Aim => Copy the lines of the records below, starting with the line that contains "family: Plantaginaceae" and going on through the line that contains "scientific name: Helianthus annuus". Keep each line identical to the original.

Records for this exercise =>
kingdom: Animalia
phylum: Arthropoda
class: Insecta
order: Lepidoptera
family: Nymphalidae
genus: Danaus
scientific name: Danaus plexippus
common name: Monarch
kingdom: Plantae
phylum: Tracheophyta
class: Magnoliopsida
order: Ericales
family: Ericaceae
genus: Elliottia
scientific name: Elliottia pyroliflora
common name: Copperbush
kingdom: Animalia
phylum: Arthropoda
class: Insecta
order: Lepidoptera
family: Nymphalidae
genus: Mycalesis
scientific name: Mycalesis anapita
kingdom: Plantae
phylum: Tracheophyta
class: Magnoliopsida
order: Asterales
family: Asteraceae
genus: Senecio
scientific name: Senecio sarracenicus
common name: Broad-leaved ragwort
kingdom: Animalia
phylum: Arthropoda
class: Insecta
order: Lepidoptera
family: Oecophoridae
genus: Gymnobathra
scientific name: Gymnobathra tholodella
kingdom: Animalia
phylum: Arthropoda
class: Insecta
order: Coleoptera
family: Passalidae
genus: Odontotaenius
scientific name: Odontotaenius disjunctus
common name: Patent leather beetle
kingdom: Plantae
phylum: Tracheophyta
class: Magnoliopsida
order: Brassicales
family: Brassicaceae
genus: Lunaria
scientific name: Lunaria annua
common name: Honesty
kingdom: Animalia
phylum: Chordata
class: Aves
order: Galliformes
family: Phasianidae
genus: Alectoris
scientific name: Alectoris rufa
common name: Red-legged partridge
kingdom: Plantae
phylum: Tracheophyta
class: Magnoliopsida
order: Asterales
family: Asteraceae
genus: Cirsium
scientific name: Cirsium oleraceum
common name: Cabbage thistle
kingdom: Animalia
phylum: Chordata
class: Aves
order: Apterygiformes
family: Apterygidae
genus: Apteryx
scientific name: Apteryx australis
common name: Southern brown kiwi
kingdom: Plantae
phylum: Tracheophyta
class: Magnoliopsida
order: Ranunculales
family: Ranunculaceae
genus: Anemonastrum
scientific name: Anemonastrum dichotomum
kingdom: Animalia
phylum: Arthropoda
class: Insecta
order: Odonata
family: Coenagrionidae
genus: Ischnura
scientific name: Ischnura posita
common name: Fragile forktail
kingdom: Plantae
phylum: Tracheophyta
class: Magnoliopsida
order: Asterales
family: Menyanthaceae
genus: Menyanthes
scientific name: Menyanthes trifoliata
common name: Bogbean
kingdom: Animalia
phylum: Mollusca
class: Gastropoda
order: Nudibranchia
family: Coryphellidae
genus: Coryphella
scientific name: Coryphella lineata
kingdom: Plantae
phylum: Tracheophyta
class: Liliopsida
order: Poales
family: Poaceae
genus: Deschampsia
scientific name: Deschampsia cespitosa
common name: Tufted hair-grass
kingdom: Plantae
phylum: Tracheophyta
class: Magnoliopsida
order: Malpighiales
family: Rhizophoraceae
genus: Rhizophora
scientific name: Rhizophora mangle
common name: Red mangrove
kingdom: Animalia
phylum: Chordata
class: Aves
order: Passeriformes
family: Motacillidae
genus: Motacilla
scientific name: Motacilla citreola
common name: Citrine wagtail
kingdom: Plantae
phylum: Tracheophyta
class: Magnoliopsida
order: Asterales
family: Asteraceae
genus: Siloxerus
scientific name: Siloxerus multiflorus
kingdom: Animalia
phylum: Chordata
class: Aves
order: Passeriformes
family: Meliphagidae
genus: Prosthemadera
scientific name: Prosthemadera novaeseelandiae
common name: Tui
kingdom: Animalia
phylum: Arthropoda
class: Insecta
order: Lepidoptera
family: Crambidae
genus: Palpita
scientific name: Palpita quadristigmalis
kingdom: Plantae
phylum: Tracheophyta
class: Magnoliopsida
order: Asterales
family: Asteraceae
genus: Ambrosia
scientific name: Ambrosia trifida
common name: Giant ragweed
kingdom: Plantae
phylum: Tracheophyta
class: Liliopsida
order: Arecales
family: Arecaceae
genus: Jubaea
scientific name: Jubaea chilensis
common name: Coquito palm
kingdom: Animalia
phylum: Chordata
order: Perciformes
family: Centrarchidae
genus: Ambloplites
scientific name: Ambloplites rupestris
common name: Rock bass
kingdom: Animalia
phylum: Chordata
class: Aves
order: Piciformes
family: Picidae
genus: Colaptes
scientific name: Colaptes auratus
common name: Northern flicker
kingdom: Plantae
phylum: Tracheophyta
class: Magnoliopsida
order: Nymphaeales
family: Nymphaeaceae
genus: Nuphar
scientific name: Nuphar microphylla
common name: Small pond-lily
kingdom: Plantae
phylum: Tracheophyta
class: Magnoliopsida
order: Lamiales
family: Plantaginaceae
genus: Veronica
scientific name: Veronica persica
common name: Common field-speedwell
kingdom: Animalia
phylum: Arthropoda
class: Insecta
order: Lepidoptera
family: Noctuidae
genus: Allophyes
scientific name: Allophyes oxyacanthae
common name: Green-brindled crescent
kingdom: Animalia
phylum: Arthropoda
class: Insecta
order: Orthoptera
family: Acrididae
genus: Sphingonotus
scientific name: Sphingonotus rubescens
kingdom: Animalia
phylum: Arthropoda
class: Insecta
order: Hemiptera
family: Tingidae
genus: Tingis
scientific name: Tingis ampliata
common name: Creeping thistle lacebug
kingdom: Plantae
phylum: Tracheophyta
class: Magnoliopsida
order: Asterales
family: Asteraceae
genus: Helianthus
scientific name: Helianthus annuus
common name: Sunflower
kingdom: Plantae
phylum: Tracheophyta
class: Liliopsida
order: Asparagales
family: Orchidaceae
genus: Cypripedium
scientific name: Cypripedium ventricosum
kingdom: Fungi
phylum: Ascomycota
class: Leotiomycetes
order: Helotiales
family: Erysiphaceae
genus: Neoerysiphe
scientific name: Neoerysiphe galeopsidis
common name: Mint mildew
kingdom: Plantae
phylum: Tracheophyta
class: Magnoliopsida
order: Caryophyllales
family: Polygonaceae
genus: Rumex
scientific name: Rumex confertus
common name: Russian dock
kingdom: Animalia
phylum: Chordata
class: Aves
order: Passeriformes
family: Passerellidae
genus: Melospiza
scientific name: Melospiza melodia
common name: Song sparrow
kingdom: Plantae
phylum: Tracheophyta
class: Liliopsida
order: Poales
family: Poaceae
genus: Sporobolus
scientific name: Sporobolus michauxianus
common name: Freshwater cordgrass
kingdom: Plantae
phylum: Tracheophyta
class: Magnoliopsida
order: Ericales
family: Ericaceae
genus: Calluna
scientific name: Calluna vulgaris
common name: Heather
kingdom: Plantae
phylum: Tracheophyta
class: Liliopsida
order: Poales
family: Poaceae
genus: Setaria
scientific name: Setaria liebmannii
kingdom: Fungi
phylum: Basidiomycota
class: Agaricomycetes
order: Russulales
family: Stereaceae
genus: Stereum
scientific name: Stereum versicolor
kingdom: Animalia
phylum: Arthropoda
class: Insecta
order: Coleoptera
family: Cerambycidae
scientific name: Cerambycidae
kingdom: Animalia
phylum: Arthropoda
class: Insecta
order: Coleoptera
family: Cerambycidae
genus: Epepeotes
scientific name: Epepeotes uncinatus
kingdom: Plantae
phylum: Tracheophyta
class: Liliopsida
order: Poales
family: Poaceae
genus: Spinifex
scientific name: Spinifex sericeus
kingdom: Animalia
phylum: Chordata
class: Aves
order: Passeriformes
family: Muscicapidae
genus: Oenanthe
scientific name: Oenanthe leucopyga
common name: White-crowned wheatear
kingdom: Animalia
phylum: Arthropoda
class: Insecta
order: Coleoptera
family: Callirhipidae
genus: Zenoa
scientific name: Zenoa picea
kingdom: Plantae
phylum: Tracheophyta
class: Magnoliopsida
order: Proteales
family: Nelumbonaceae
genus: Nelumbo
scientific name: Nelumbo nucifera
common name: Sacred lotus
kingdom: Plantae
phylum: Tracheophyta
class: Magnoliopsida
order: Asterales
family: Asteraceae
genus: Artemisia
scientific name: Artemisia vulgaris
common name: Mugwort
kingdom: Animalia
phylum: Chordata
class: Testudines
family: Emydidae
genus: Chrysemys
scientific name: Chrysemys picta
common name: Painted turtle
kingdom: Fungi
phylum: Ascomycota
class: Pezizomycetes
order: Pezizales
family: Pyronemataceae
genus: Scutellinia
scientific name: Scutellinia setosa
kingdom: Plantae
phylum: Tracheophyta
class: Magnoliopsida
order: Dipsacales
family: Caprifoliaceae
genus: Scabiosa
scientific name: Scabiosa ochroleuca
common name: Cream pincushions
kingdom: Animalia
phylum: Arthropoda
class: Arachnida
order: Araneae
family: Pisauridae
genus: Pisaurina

Worked answer =>
family: Plantaginaceae
genus: Veronica
scientific name: Veronica persica
common name: Common field-speedwell
kingdom: Animalia
phylum: Arthropoda
class: Insecta
order: Lepidoptera
family: Noctuidae
genus: Allophyes
scientific name: Allophyes oxyacanthae
common name: Green-brindled crescent
kingdom: Animalia
phylum: Arthropoda
class: Insecta
order: Orthoptera
family: Acrididae
genus: Sphingonotus
scientific name: Sphingonotus rubescens
kingdom: Animalia
phylum: Arthropoda
class: Insecta
order: Hemiptera
family: Tingidae
genus: Tingis
scientific name: Tingis ampliata
common name: Creeping thistle lacebug
kingdom: Plantae
phylum: Tracheophyta
class: Magnoliopsida
order: Asterales
family: Asteraceae
genus: Helianthus
scientific name: Helianthus annuus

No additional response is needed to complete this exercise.